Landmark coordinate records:
╔══
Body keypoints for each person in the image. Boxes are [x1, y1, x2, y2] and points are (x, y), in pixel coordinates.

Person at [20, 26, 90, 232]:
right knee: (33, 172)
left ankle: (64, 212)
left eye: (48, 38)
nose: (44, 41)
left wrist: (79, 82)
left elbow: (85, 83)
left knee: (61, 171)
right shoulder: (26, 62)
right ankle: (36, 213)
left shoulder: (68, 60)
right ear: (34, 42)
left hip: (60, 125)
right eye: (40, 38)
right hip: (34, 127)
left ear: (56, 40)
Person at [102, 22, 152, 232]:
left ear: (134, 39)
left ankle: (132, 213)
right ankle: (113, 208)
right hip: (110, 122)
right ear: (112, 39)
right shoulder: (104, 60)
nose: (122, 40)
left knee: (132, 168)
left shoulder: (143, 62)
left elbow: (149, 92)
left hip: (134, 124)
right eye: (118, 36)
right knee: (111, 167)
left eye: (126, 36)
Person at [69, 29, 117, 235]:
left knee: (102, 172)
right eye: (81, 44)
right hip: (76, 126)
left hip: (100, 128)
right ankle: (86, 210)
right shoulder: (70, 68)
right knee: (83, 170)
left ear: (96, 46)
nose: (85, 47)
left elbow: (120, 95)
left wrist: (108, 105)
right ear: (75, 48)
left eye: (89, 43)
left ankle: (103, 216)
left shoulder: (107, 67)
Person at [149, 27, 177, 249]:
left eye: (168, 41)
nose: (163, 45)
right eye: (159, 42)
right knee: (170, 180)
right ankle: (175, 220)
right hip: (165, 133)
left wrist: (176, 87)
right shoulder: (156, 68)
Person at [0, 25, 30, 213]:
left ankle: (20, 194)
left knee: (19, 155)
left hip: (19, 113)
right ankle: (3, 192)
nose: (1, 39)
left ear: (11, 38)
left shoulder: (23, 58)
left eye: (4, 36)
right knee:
╚══
**Required work:** Extract every line containing the string "shoulder" from the data above.

**Result:**
right shoulder: (26, 62)
left shoulder: (68, 60)
right shoulder: (104, 60)
left shoulder: (143, 62)
right shoulder: (70, 68)
left shoulder: (107, 67)
right shoulder: (156, 68)
left shoulder: (23, 58)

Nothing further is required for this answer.